NEW YORK (TheStreet) -- ServiceNow (NOW) - Get Report shares are taking a beating, down 20.34% to $60.04 on heavy trading volume Thursday morning after the cloud computing company in its fourth quarter earnings release gave a disappointing current year guidance below analysts' estimates.
After the markets closed yesterday, the company said it expects revenue for 2016 to be between the range of $1.34 billion to $1.37 billion, compared to analysts' forecasts of $1.37 billion.
Following this outlook, Mizuho Securities downgraded the company to "neutral" from "buy" and slashed its price target to $65 from $90.
However, the company's latest quarterly results of 20 cents a share on revenue of $285.7 million topped Wall Street's forecasts of 8 cents a share on revenue of $281 million.
These figures were also higher than last year's earnings of 3 cents a share on revenue of $198 million.
Separately, TheStreet Ratings currently has a Sell rating on the stock with letter grade of D+.

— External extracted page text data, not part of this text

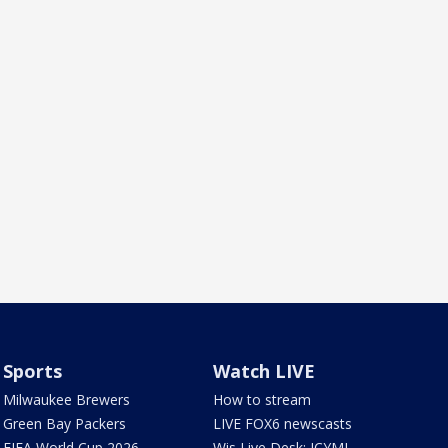
Sports
Watch LIVE
Milwaukee Brewers
How to stream
Green Bay Packers
LIVE FOX6 newscasts
FIFA World Cup 2026
Wis Live Desk: ICYMI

This is driven by multiple weaknesses, which TheStreet believes should have a greater impact than any strengths, and could make it more difficult for investors to achieve positive results compared to most of the stocks TheStreet covers. Among the areas we feel are negative, one of the most important has been an overall disappointing return on equity.
Recently, TheStreet Ratings objectively rated this stock according to its "risk-adjusted" total return prospect over a 12-month investment horizon. Not based on the news in any given day, the rating may differ from Jim Cramer's view or that of this articles's author.